Hormis les collaborationnistes et des professionnels indépendants, la bourgeoisie nationale
était aux abois, particulièrement les commerçants refoulés à la rue Traversière et dont les
plus chanceux, Simon Vieux et Raphaël Brouard se trouvaient sur la Grand’Rue. Tout le
bord de mer de Port aux Princes était envahi par des Libano-syriens qui avaient profité du
droit de bail pour s’installer sur les dépouilles des allemands écartés du marché au moment
de la première guerre mondiale. Ces Libano-syriens (les Bacha, les Salamé, les Talamas)
arrivés quelques années auparavant en qualité de marchants forains, occupaient le haut du
pavé à coté d’autres étrangers, laissant les nationaux sur les bas cotés de la route. De
même, des entrepreneurs américains contrôlaient l’économie sucrière haïtienne.

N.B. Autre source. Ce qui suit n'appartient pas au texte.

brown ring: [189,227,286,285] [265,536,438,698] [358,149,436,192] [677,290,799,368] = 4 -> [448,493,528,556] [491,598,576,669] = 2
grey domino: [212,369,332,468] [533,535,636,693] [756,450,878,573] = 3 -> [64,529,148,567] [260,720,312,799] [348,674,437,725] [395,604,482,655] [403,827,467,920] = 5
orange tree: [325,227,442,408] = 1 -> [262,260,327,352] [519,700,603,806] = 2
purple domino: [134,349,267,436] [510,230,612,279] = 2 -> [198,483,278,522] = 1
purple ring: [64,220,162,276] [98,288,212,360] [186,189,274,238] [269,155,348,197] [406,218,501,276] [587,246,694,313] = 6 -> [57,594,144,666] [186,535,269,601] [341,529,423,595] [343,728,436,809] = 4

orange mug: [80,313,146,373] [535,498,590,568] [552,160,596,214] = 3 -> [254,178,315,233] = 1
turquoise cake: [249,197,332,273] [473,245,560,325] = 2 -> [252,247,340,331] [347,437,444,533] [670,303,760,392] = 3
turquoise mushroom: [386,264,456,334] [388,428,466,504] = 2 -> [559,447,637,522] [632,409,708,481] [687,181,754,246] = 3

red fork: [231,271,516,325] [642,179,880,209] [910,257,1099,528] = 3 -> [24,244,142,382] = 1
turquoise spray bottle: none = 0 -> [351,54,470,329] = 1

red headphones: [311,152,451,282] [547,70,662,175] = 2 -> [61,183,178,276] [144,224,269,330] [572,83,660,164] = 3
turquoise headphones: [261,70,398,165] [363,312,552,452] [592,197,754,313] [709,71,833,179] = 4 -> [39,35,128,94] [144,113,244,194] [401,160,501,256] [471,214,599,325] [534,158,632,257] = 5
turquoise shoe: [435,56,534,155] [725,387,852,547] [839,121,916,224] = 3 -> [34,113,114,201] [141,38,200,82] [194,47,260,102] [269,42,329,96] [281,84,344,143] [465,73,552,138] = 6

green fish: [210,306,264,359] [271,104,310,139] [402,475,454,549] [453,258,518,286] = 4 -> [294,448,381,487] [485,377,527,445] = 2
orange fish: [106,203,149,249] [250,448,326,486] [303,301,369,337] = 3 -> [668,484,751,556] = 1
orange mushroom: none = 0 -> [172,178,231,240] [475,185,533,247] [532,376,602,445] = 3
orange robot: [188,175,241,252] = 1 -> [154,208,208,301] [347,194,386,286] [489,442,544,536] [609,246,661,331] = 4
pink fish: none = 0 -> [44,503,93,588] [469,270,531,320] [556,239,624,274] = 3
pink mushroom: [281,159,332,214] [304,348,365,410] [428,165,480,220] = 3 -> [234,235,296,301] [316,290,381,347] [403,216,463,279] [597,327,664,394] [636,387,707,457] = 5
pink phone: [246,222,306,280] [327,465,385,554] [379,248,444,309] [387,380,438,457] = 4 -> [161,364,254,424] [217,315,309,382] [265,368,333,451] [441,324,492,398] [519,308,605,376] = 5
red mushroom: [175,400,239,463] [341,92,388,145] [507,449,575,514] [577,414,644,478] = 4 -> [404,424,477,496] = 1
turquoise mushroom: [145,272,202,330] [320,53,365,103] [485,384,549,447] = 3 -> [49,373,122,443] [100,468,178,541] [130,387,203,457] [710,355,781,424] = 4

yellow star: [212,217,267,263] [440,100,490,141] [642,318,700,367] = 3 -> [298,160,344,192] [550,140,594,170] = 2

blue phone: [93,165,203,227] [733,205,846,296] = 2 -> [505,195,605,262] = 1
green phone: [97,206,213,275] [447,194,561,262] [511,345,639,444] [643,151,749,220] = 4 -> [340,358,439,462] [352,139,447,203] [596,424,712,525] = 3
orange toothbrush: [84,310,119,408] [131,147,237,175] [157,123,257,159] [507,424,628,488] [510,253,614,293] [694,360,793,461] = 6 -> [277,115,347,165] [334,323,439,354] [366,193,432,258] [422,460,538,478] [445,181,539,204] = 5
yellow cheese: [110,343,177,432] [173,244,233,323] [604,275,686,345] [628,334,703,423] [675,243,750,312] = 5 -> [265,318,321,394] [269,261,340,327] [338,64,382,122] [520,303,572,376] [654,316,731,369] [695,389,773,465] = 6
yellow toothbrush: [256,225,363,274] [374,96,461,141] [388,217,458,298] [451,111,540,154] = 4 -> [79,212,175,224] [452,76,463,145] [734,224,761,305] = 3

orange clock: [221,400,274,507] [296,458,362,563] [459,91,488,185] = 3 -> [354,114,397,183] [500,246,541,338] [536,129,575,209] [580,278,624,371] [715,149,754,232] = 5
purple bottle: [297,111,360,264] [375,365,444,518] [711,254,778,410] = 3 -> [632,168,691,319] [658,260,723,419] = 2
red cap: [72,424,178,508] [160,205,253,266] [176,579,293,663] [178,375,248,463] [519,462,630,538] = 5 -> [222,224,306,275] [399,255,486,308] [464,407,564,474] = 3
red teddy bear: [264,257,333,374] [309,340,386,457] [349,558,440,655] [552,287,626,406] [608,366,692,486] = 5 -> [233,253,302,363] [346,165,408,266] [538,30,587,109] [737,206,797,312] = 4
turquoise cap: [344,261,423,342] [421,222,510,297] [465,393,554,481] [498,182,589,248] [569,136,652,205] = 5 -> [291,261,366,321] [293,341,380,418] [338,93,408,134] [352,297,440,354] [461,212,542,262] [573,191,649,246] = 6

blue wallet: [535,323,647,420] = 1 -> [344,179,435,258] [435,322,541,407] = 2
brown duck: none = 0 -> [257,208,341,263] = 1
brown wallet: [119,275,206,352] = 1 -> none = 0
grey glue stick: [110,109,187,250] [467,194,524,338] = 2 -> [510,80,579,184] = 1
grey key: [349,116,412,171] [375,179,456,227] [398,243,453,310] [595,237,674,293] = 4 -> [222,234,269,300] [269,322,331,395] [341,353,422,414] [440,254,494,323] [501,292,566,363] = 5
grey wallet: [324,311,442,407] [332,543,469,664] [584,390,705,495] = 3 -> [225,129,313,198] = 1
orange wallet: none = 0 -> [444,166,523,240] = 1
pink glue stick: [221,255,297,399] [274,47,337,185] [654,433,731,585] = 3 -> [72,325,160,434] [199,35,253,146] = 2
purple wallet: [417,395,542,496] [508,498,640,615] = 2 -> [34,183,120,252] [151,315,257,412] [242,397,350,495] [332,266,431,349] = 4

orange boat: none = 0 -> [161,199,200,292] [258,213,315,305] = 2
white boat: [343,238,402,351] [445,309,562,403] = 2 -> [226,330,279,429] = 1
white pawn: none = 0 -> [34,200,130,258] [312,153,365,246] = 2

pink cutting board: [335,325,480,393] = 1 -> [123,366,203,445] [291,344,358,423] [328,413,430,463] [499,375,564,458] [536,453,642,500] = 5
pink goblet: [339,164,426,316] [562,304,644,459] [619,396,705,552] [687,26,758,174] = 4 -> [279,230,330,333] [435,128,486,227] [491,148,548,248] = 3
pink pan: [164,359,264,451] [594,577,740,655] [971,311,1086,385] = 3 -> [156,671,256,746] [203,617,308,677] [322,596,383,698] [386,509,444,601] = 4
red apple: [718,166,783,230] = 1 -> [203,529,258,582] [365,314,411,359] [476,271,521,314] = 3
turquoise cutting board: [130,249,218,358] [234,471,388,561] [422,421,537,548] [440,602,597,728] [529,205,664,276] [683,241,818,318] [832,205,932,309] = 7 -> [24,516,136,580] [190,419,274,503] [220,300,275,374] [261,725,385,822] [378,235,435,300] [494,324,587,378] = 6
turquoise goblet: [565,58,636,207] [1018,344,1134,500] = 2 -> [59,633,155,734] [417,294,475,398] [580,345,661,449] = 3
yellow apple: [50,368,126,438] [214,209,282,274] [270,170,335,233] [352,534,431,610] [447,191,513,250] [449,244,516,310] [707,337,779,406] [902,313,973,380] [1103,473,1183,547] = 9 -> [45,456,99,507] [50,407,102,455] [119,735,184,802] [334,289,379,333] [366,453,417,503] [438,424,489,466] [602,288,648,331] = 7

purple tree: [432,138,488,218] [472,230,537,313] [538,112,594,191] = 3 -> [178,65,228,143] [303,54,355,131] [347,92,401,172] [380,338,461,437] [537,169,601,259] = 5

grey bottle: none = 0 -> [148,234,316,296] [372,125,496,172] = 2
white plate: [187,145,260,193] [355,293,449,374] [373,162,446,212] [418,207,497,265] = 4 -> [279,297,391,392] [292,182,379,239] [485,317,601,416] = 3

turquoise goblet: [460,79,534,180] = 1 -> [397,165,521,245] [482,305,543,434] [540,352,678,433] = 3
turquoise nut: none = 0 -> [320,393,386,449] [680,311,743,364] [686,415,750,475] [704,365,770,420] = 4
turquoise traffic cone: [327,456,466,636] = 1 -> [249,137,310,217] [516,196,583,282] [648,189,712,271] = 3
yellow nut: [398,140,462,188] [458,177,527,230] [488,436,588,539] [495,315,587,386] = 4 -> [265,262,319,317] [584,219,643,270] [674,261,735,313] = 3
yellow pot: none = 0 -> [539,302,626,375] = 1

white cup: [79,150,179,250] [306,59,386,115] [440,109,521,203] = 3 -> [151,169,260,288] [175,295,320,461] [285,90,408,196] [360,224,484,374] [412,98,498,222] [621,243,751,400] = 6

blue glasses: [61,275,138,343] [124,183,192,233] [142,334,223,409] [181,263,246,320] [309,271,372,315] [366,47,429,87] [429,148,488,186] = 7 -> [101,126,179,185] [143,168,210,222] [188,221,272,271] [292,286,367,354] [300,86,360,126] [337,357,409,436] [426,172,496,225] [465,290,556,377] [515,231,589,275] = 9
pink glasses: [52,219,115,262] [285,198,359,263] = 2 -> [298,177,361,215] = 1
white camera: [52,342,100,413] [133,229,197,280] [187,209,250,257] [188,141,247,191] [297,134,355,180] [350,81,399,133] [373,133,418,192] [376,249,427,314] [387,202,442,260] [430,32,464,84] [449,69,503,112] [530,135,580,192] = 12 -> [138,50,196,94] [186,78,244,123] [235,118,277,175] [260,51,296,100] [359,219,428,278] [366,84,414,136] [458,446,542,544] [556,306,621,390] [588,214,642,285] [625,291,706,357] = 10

Ainsi, la compagnie sucrière haïtiano-américaine (la haitian american sugar Company, la
HASCO), dont l’usine avait été construite dans la banlieue nord de Port aux Princes,
absorbait la plus grande partie de la canne produite dans les plaines de Léogane et du
Cul-de-Sac. Elle obligeait les grands planteurs haïtiens de la région comme les Tancrède
Auguste, qui possédaient une sucrerie à Chateaublond, à se reconvertir dans la Guildiverie
et le commerce.
La HASCO s’était également distingué en imposant de dures conditions de travail aux
ouvriers de l’usine qui ont réalisé la première grève syndicale du pays (voir Roger
Gaillard…). C’est aussi la forcerie exercée par les américains sur les paysans employés
dans la construction de la route Hinche-Saint Michel de l’Attalaye qui a relancé le
mouvement CACO au Plateau Central, à l’appel de Charlemagne Péralte, l’un des plus
dignes fils de la région, qui s’était enfui du Cap-Haïtien où il avait été condamné au
nettoyage des rues.
Le mouvement CACO est apparu au Plateau Central sous Dartiguenave, bien entendu
parce qu’il était dirigé par des féodaux et des fils de féodaux locaux comme Charlemagne
Péralte. Mais surtout parce que le Plateau Central était naturellement déshérité et ne pouvait
supporter le poids de la corvée. Le mouvement connut une telle intensité que les américains
ne réussirent pas à le mâter malgré le recours à des bombardements aériens.

1-3- Le prix du sang

C’est en cherchant à organiser une percée sur la Grande Rivière du Nord que Péralte fut
attiré dans un piège par un pauvre paysan Haïtien du nom de Conzé et abattu par le
Lieutenant américain Hanneken. L’événement fut célèbre à Port au Prince par le président
Dartiguenave qui en signe de reconnaissance descerna la médaille militaire à l’assassin de
Péralte en présence du Major Meade avant une revue de troupes au Champ de Mars (Voir
la photo publiée par Roger Gaillard dans son ouvrage Charlemagne Péralte le CACO, Port
au Prince, 1982).
Quant au président lui-même, il fut tout simplement remercié pour ses bons et loyaux
services à l’expiration de son mandat et remplacé par Louis Borno, son ancien ministre des
Relations Extérieures, devenu entre temps directeur de l’Ecole de droit de Port-au-Prince.